Июнь по окончании девятого класса я провел в доме отдыха под Москвой. За мной приглядывал сосед по комнате, отцовский сотрудник, но большую часть долгого дня я был предоставлен себе. Месяц, отданный всяческим грезам и бумагомаранию, стал первым опытом замечательного одиночества. О стихах речи не шло: я начисто утратил детское умение более или менее связно говорить в рифму – я готовил себя в прозаики. Но все сюжеты были с чужого плеча, поэтому я смирился и начал упражняться в описаниях природы, вешая по два-три эпитета на одно существительное (реку, дерево, облако). Еще я косился за вырез платья официантки Раи. Больше ничего не помню.

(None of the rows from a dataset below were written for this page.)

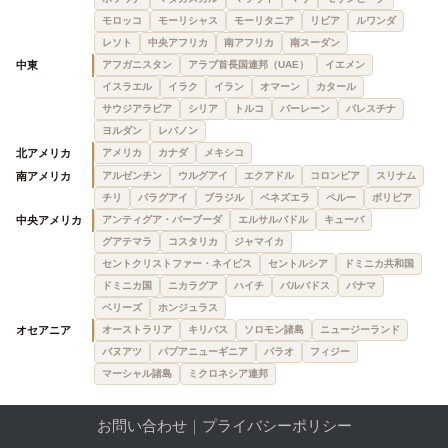
モロッコ
モーリシャス
モーリタニア
リビア
ルワンダ
レソト
中央アフリカ
南アフリカ
南スーダン
中東
アフガニスタン
アラブ首長国連邦（UAE）
イエメン
イスラエル
イラク
イラン
オマーン
カタール
サウジアラビア
シリア
トルコ
バーレーン
パレスチナ
ヨルダン
レバノン
北アメリカ
アメリカ
カナダ
メキシコ
南アメリカ
アルゼンチン
ウルグアイ
エクアドル
コロンビア
スリナム
チリ
パラグアイ
ブラジル
ベネズエラ
ペルー
ボリビア
中央アメリカ
アンティグア・バーブーダ
エルサルバドル
キューバ
グアテマラ
コスタリカ
ジャマイカ
セントクリストファー・ネイビス
セントルシア
ドミニカ共和国
ドミニカ国
ニカラグア
ハイチ
バルバドス
パナマ
ベリーズ
ホンジュラス
オセアニア
オーストラリア
キリバス
ソロモン諸島
ニュージーランド
バヌアツ
パプアニューギニア
パラオ
フィジー
マーシャル諸島
ミクロネシア連邦
お問い合わせ
｜
プライバシーポリシー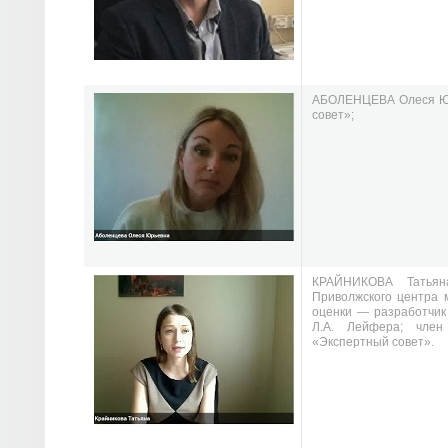
АБОЛЕНЦЕВА Олеся Ю
совет»;
КРАЙНИКОВА Татьян
Приволжского центра 
оценки —
разработчик
Л.А. Лейфера; член
«Экспертный совет».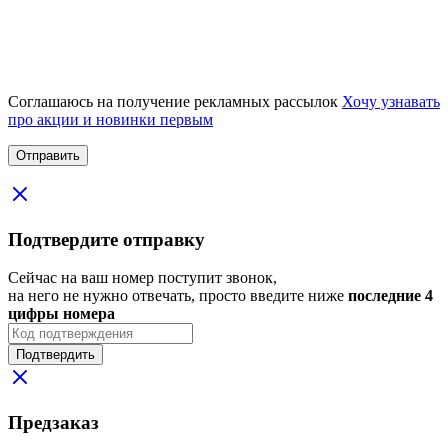
Соглашаюсь на получение рекламных рассылок
Хочу узнавать
про акции и новинки первым
Подтвердите отправку
Сейчас на ваш номер поступит звонок,
на него не нужно отвечать, просто введите ниже
последние 4
цифры номера
Подтвердить
Предзаказ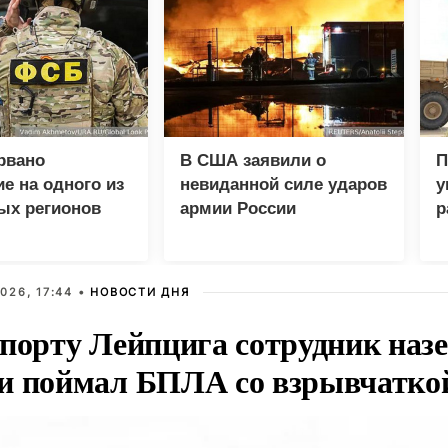
рвано
В США заявили о
П
е на одного из
невиданной силе ударов
у
ых регионов
армии России
р
026, 17:44 •
НОВОСТИ ДНЯ
опорту Лейпцига сотрудник наз
и поймал БПЛА со взрывчатко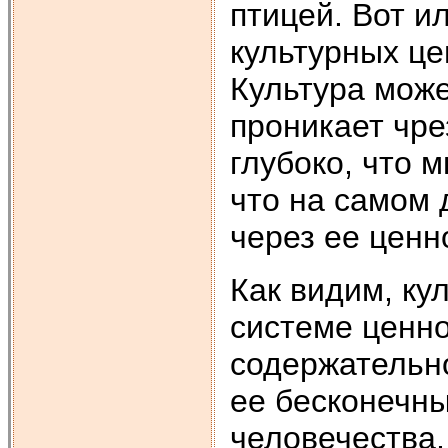
птицей. Вот и
культурных це
Культура може
проникает чре
глубоко, что 
что на самом 
через ее ценн
Как видим, ку
системе ценн
содержательно
ее бесконечны
человечества,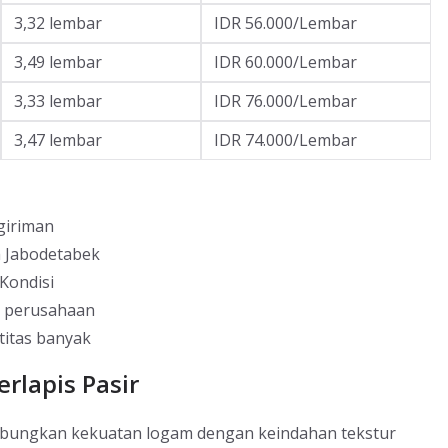
3,32 lembar
IDR 56.000/Lembar
3,49 lembar
IDR 60.000/Lembar
3,33 lembar
IDR 76.000/Lembar
3,47 lembar
IDR 74.000/Lembar
giriman
h Jabodetabek
Kondisi
g perusahaan
titas banyak
rlapis Pasir
gabungkan kekuatan logam dengan keindahan tekstur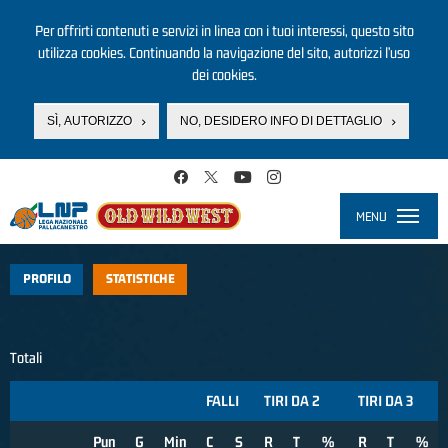
Per offrirti contenuti e servizi in linea con i tuoi interessi, questo sito
utilizza cookies. Continuando la navigazione del sito, autorizzi l’uso
dei cookies.
SÌ, AUTORIZZO
NO, DESIDERO INFO DI DETTAGLIO
Salta al contenuto principale
MENU
Toggle
navigati
PROFILO
STATISTICHE
Totali
FALLI
TIRI DA 2
TIRI DA 3
Pun
G
Min
C
S
R
T
%
R
T
%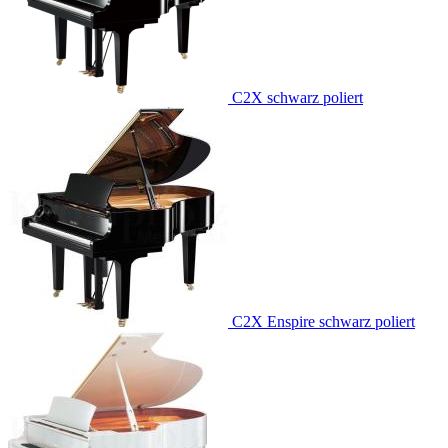
C2X schwarz poliert
C2X Enspire schwarz poliert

В выпускном десятом классе мое самомнение уравновешивалось плохо скрываемым отцовским разочарованием и отборной бранью бой-бабы – репетитора по русскому и литературе. Она костерила меня за отсебятину, ту самую, за которую хвалили в школе, и заставляла зубрить признаки романтизма, соцреализма и проч. Ко времени поступления в МГУ я был окончательно сбит с толку. Правы оказались обе учительницы: “признаки” действительно на экзаменах спрашивали, но совершенно случайно принимала у меня устный экзамен и авансом завысила оценку жена поэта Всеволода Некрасова – Анна Ивановна Журавлева, наслышанная о моей отсебятине приятельница Веры Романовны. Я чудом и впритык набрал проходной балл и в 1970 году поступил на русское отделение филфака Московского университета.
* * *
На старшие классы и вступительную пору пришлось мое страстное увлечение Достоевским. В зрелые годы, когда я с опаской перечитываю его, я испытываю вину и неловкость. Несколько лет назад я все-таки свел концы с концами – примирил страсть молодости с последующим охлаждением. Достоевский, на мой вкус, – гениальный писатель для юношества. “Юность невнимательно несется в какой-то алгебре идей, чувств и стремлений, частное мало занимает, мало бьет…” – сказал Герцен. Именно такому возрастному душевному строю Достоевский приходится особенно впору. Молодого человека с запросами он заряжает самым крайним знанием, причем под надрывный до невозможности аккомпанемент, на который так падка молодость. Психологизм Достоевского резонирует с молодой страстью к самокопанию и увлечением собственной сложностью и противоречивостью. Его трясет – но и тебя лет до двадцати пяти трясет!